À RÉALISER:
a - Dans le débat parlementaire, reformulez sous forme de liste le paragraphe commençant par « La commission des lois a ainsi renforcé », en conservant ses faits essentiels.
b - Recopiez à l'identique le passage du débat parlementaire allant de « Face à la barbarie, l'État » jusqu'à « secret de l'instruction. » inclus.
c - Prolongez le débat parlementaire au-delà de sa dernière réplique.

SOURCE:
--------------------

En effet, des individus condamnés pour des crimes sexuels, pour des actes inqualifiables, pour des attentats terroristes, ont profité de failles pour échapper à la surveillance. Le législateur doit y remédier, et prévenir de nouvelles tragédies.
La frontière est délicate entre droits individuels et protection collective, mais pour des récidivistes dangereux, la balance doit pencher vers la sécurité de nos concitoyens. Les victimes subissent des traumatismes irréversibles. Cette proposition de loi est le symbole d'un engagement : ne plus laisser de place à l'impunité.
La commission des lois a ainsi renforcé les contrôles lors des changements de noms et prénoms ; elle a autorisé le dégel du bulletin no 2 du casier judiciaire et étendu la liste des crimes entraînant l'inscription aux Fijais et aux Fijait. Par ailleurs, elle a précisé que les infractions les plus graves justifieraient une saisine automatique. Elle a aussi fixé un délai pour changement de nom et ajouté une déclaration de déplacement à l'étranger. À l'article 3, elle a proposé une interdiction légale de travailler dans le transport des publics vulnérables. Enfin, elle a prévu l'information des établissements scolaires et étendu l'ensemble de ces règles aux collectivités ultramarines.
Face à la barbarie, l'État de droit doit être intransigeant. La protection des victimes et de la société demeure la priorité absolue. Les individus dangereux ne doivent pas pouvoir s'engouffrer dans les failles juridiques.
Je vous invite donc à soutenir ce texte. (Applaudissements sur les travées du groupe Les Républicains)
Discussion des articles
Article 1er A
M. le président. - Amendement n°8 de M. Benarroche et alii.
M. Guy Benarroche. - Nous restreignons l'information des autorités académiques et des chefs d'établissement aux seules personnes condamnées pour actes terroristes. En effet, l'information en cas de simple mise en examen porterait atteinte à la présomption d'innocence et au secret de l'instruction.
Nous supprimons également cette possibilité pour les personnes ayant seulement méconnu les obligations résultant d'une interdiction de quitter le territoire, qui est une mesure administrative et non une condamnation judiciaire.
Il est regrettable que des magistrats soient contraints à informer les établissements sur réquisition du ministère public. La présomption d'innocence est un principe fondateur de notre société, et le secret de l'instruction offre aux enquêteurs des conditions de travail optimales, particulièrement dans le cadre terroriste, en facilitant la conservation de preuves et en prévenant les démarches dilatoires de potentiels complices.
Cet article nous préoccupe d'autant plus que la criminalisation des actions d'associations environnementales va croissant.
M. le président. - Amendement n°16 de Mme de La Gontrie et du groupe SER.
Mme Corinne Narassiguin. - Les personnes mises en examen ont droit à la présomption d'innocence.

--------------------

ENREGISTREMENTS DU CORPUS:
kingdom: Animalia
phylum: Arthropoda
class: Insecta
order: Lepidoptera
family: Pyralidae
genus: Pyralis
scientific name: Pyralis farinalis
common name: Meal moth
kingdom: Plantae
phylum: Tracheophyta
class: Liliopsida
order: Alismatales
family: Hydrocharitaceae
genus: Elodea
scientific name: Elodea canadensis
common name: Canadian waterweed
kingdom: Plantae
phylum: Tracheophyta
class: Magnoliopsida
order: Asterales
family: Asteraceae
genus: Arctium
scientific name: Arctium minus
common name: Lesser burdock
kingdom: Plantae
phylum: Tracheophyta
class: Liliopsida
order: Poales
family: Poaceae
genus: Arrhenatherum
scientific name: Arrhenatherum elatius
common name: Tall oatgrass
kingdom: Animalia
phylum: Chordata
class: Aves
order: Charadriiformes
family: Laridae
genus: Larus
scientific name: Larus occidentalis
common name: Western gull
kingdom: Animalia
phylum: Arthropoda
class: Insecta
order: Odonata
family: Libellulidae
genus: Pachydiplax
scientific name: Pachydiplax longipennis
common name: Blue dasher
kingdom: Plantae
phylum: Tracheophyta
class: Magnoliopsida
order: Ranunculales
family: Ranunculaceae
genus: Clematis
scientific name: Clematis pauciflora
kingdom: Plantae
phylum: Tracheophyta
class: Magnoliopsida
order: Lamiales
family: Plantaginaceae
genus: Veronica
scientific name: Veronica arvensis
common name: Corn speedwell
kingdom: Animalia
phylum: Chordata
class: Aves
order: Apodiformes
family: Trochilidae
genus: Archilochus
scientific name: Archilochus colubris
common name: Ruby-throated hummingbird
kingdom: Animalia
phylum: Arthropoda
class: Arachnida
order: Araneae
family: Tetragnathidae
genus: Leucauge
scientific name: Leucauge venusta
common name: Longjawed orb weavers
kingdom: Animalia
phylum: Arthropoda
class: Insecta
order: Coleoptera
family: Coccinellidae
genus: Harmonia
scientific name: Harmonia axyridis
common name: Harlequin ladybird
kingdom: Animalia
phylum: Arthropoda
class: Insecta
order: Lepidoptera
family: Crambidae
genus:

--------------------

RÉPONSES ATTENDUES:
a -
La commission des lois a :
- renforcé les contrôles lors des changements de noms et prénoms ;
- autorisé le dégel du bulletin no 2 du casier judiciaire ;
- étendu la liste des crimes entraînant l'inscription aux Fijais et aux Fijait ;
- précisé que les infractions les plus graves justifieraient une saisine automatique ;
- fixé un délai pour changement de nom ;
- ajouté une déclaration de déplacement à l'étranger ;
- proposé, à l'article 3, une interdiction légale de travailler dans le transport des publics vulnérables ;
- prévu l'information des établissements scolaires ;
- étendu l'ensemble de ces règles aux collectivités ultramarines.

b -
Face à la barbarie, l'État de droit doit être intransigeant. La protection des victimes et de la société demeure la priorité absolue. Les individus dangereux ne doivent pas pouvoir s'engouffrer dans les failles juridiques.
Je vous invite donc à soutenir ce texte. (Applaudissements sur les travées du groupe Les Républicains)
Discussion des articles
Article 1er A
M. le président. - Amendement n°8 de M. Benarroche et alii.
M. Guy Benarroche. - Nous restreignons l'information des autorités académiques et des chefs d'établissement aux seules personnes condamnées pour actes terroristes. En effet, l'information en cas de simple mise en examen porterait atteinte à la présomption d'innocence et au secret de l'instruction.

c -
Mme Muriel Jourda, rapporteur. - Avis défavorable aux deux amendements. L'article ne fait que reprendre un texte existant pour les infractions sexuelles. Il n'est pas anormal qu'une mise en examen pour des actes aussi graves que le terrorisme soit connue des autorités scolaires, d'autant que le nombre de mineurs concernés ne cesse d'augmenter. Le respect de la confidentialité est assuré : ceux qui la violeraient seraient condamnés.
L'interdiction de sortie du territoire est prononcée par le ministre lui-même, à l'encontre de personnes qui projettent un déplacement à l'étranger pour participer à des activités terroristes. Elle entraîne l'invalidation, à titre conservatoire, du passeport et de la carte nationale d'identité. C'est donc une mesure particulièrement grave, qui répond à des comportements qui le sont tout autant !
M. Didier Migaud, garde des sceaux, ministre de la justice. - Favorable à l'élargissement du mécanisme introduit en commission des lois, je ne puis qu'être hostile à sa suppression.
Bien que sensible à votre observation sur le risque d'atteinte à la présomption d'innocence et au secret de l'instruction, je rappelle qu'une obligation de confidentialité s'impose aux destinataires de ces informations, qui ne peuvent les évoquer qu'auprès des responsables de la sécurité et des professionnels, soumis au secret, chargés du suivi social et sanitaire des élèves. Cette obligation ne relève pas seulement de la déontologie : sa violation est soumise à une amende pénale de 3 750 euros.
Mme Marie-Pierre de La Gontrie. - Le tout c'est d'y croire !
L'amendement n°8 n'est pas adopté, non plus que l'amendement n°16.
L'article 1er A est adopté.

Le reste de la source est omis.